NextDC has closed the 2018 financial year with a $37 million increase in revenue, posting $161.5 million for the year ended 30 June.
The financials represent a better than expected result, as the company had published a guidance of between $152-158 million of revenue for the year.
“We’re very pleased to report today’s results, with the company achieving FY18 revenue and EBITDA above the top end of its upgraded guidance range," NextDC CEO Craig Scroggie told shareholders.
"These results demonstrate NextDC's continued strong growth and when combined with pro forma liquidity of more than $1 billion, the company is extremely well placed to continue taking advantage of exciting growth opportunities.”

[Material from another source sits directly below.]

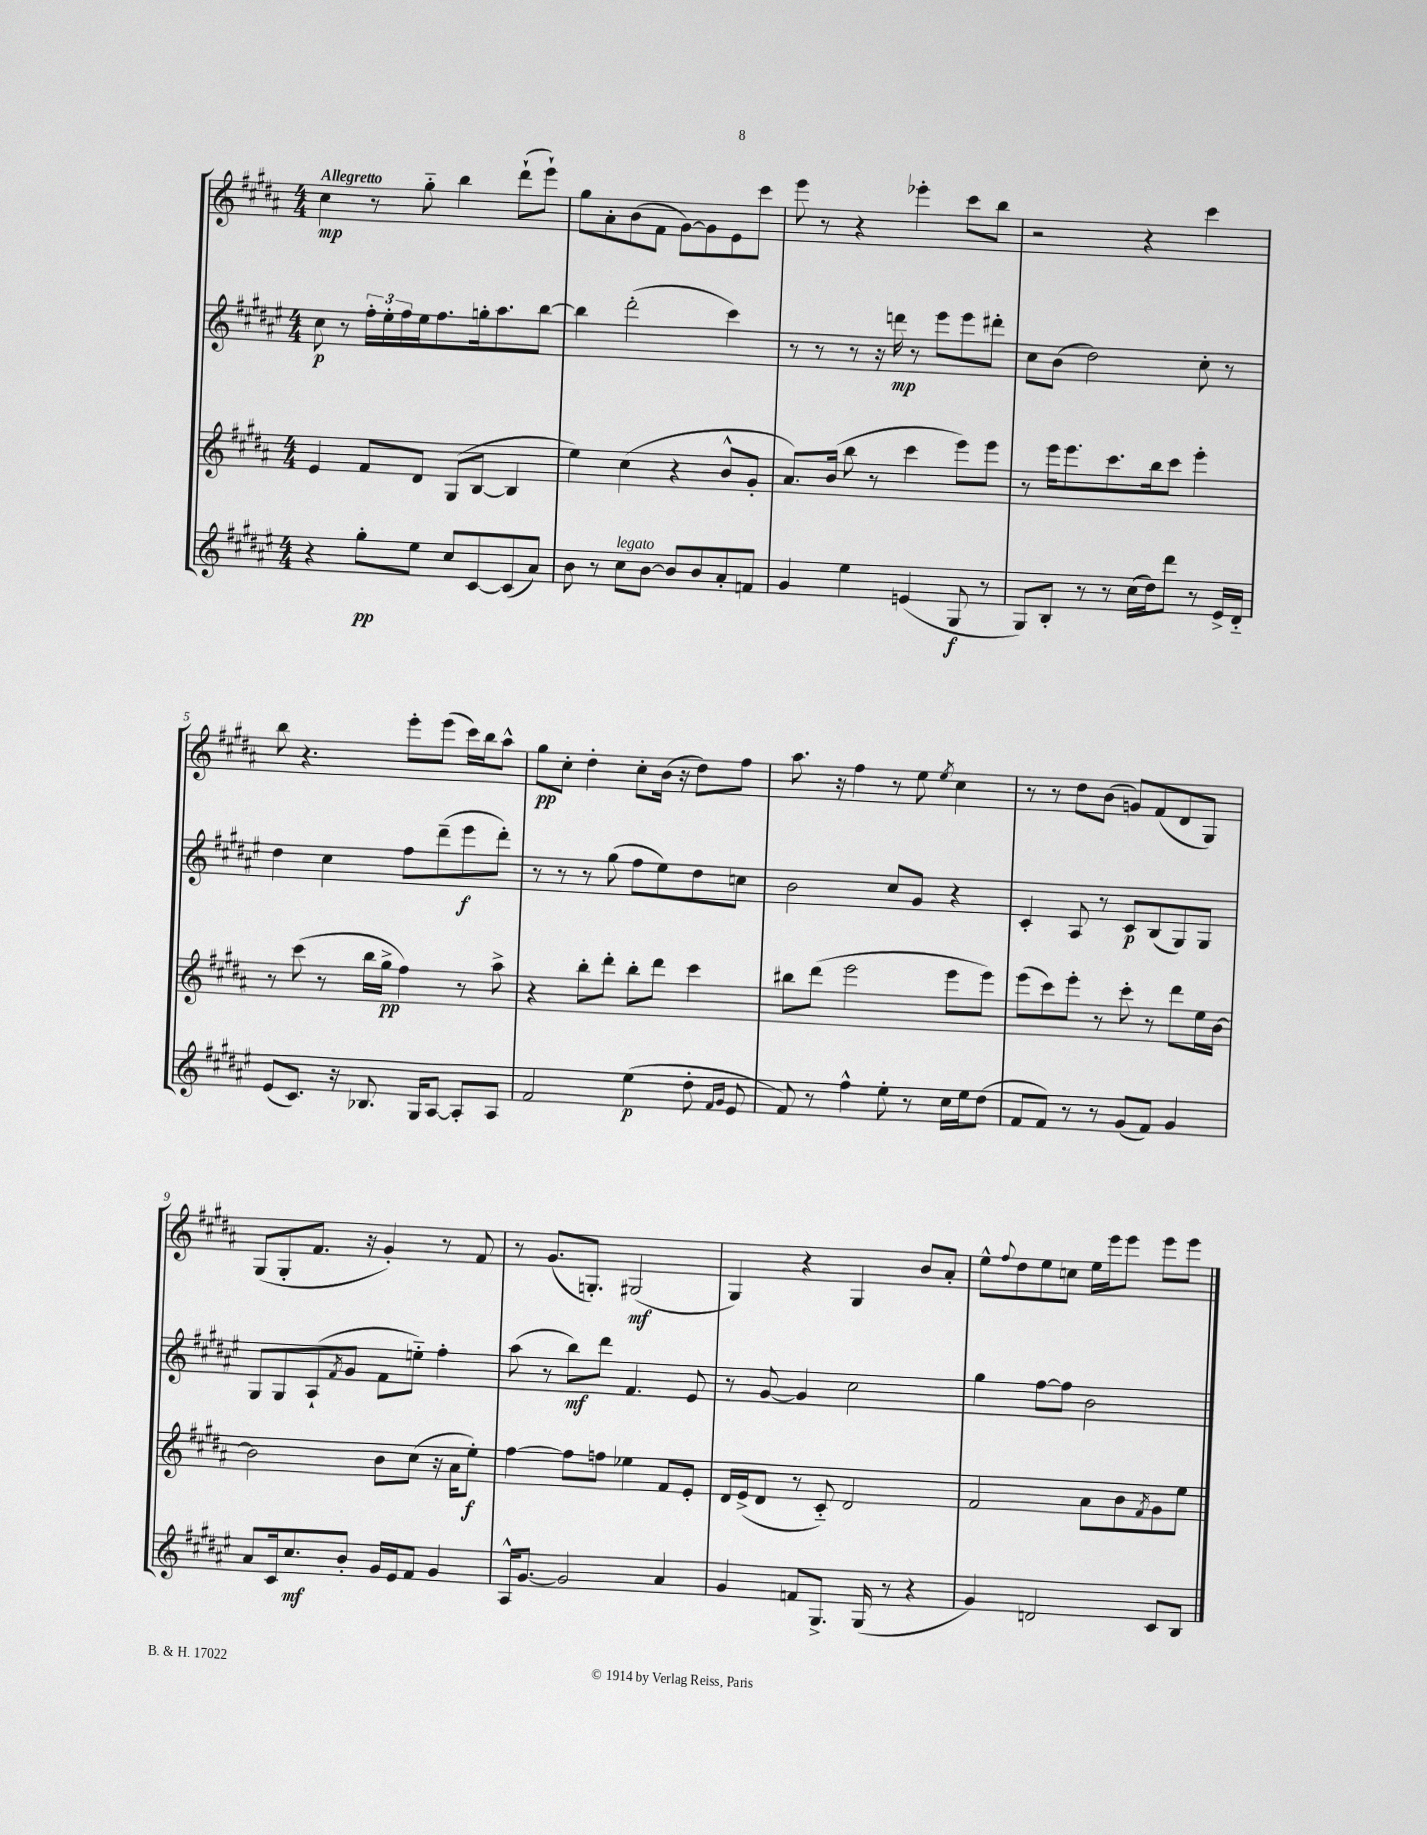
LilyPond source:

Underlying earnings before interest, tax, depreciation and amortisation (EBITDA) was $62.6 million, a $13.6 million increase from the previous corresponding period.
The data centre provider explained that underlying EBITDA excludes distribution income of $3.2 million from NEXTDC’s 29.2 per cent investment in Asia Pacific Data Centre Group as well as $1.8 million of costs related to the current Asia Pacific Data Centre Group wind up process.
As previously reported, the publicly-listed company called a special shareholder meeting over concerns about the $100 million debt facility 360 Capital Group (ASX:TGP) was seeking on behalf of Asia Pacific Data Centres (APDC) from Bankwest and National Australian Bank (NAB) in December 2017.
The reason for the meeting was to propose the winding up of the APDC Trust, which means realising its assets and distributing the net cash proceeds in order of priority to all members.
“We continue to experience strong demand for NextDC's premium data centre services, with the company experiencing not only strong growth in contracted utilisation, but also adding a record number of more than 2,300 interconnections during FY18," Scroggie added.
"Furthermore, with NEXTDC currently in advanced negotiations in relation to further large customer opportunities, we expect to carry this strong momentum into FY19."
With new accounting standards being introduced from the 2019 financial year on, revenue for FY19 is expected to be between $183-188 million and underlying EBITDA $83-87 million.